Alfredo Zamora, a third year UF law student and president of the Hispanic Latino/a Law Student Association (HLLSA) said UF Law’s top 10 ranking validates the school’s reputation of recruiting, supporting and mentoring Hispanic law students.

"UF Law is an excellent school for Hispanics to begin their legal training because of the support system offered to minority students," Zamora said. "The law school offers a minority orientation day, a diversity dinner at the dean’s house, and excellent school resources. Students also have an opportunity to become involved in a variety of Hispanic organizations, including HLLSA, the Spanish American Law Student Association (SALSA), and the International Law Society (ILS)."

Stephen Zack, a UF Law alumnus whose achievements include being a founding member of the Cuban-American Bar Association and serving as the first Hispanic –American president of The Florida Bar and president-elect of the American Bar Association, said that UF welcomes Hispanic students and offers them an opportunity to excel in academia and in every aspect of campus life.

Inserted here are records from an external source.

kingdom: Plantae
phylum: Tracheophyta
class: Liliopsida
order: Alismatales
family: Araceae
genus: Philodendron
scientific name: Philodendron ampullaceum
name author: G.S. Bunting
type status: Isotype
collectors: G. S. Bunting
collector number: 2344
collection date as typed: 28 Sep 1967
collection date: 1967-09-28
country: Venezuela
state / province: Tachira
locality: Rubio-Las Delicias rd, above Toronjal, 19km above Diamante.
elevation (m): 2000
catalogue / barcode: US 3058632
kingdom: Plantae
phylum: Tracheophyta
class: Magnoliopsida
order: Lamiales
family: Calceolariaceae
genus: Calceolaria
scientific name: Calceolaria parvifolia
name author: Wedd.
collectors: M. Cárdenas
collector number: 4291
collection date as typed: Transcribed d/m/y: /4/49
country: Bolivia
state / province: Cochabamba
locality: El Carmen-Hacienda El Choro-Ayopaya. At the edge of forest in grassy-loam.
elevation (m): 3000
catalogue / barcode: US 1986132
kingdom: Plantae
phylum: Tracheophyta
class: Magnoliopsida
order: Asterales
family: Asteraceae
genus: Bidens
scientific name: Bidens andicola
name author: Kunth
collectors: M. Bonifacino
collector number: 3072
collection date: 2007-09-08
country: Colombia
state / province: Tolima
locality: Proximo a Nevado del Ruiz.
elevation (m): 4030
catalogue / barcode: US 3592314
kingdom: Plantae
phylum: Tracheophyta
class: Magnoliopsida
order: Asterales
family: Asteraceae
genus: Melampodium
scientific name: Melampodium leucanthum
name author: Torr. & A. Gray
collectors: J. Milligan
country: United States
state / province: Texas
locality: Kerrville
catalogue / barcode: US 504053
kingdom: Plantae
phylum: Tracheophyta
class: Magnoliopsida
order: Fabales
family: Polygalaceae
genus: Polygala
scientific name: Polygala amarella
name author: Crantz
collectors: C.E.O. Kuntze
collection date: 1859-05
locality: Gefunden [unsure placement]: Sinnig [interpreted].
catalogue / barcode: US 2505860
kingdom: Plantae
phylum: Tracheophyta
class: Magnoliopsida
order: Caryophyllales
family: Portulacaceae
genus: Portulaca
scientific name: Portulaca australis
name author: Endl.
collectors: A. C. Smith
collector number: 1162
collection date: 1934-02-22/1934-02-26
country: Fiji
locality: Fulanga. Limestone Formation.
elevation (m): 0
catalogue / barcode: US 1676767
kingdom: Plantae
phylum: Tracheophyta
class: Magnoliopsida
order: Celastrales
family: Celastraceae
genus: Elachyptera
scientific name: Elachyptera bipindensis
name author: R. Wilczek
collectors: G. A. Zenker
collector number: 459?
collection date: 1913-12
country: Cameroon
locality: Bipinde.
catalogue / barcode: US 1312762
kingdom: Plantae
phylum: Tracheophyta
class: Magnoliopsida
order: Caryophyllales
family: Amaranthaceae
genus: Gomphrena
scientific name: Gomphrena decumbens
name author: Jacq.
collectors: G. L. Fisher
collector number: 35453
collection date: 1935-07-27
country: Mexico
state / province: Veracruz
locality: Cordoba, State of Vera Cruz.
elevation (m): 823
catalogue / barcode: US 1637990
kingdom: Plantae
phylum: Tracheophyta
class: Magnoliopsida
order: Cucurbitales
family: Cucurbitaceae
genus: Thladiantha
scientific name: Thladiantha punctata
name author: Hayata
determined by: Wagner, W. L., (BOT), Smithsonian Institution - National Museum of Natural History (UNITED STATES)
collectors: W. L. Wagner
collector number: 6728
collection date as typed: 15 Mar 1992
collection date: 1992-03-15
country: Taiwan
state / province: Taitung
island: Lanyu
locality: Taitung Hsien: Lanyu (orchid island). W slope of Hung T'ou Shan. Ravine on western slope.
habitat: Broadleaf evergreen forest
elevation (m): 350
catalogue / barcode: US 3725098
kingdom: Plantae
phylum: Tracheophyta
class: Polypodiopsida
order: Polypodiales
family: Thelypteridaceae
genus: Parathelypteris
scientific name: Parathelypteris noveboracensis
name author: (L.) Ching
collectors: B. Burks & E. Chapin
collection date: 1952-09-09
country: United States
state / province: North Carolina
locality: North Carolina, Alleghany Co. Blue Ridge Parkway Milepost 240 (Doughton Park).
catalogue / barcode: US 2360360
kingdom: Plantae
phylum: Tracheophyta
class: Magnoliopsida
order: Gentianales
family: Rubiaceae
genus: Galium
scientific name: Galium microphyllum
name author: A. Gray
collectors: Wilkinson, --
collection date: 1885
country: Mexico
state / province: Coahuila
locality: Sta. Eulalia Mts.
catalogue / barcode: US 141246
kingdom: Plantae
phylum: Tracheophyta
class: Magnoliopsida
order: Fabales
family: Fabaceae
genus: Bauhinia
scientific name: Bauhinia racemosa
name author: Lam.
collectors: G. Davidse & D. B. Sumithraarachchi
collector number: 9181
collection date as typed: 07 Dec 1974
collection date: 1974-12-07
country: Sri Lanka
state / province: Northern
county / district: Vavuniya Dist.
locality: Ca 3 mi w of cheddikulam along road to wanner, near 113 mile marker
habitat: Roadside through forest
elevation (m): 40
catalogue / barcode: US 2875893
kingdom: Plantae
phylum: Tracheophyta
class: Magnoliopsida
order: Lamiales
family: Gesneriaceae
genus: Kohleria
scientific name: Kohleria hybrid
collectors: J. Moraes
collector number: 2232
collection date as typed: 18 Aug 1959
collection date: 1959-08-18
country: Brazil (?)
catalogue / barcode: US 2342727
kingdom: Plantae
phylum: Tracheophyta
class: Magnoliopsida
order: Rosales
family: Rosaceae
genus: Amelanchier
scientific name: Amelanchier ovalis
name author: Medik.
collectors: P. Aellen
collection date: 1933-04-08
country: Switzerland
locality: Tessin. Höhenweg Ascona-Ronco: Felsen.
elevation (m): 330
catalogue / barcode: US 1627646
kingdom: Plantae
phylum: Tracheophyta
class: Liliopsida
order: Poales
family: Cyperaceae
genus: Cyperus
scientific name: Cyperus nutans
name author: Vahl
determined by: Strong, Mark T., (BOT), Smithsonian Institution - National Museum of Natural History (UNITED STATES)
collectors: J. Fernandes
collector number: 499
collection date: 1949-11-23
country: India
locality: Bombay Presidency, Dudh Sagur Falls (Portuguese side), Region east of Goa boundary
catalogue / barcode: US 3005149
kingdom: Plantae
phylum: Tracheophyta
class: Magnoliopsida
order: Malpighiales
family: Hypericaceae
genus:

"My undergraduate and law school experience at the University of Florida has been the foundation for my career, as well as for my personal life," Zack said. "UF Law has a lot to offer Hispanic students."

Fast Facts about diversity at UF Levin College of Law

  • One of the largest and most comprehensive law schools in the country with approximatley 1,200 JD students, 100 LL.M. students and 90 full-time/40 adjunct faculty members.
  • Minority representation at Levin: 6 percent Asian, 8 percent Black, 9 percent Hispanic, 1 percent Native American.
  • Gator Nation alumni include four ABA presidents since 1973 and is ranked No. 4 among public schools in the number of graduates serving as federal and circuit court judges.
  • Law graduates from the Class of 2008 gained employment in 23 states and six countries; 76 percent remained in Florida.
  • UF graduates are employed in private practice (66%), government and judicial clerkships (19%), public interest and academics (8%), and business (8%).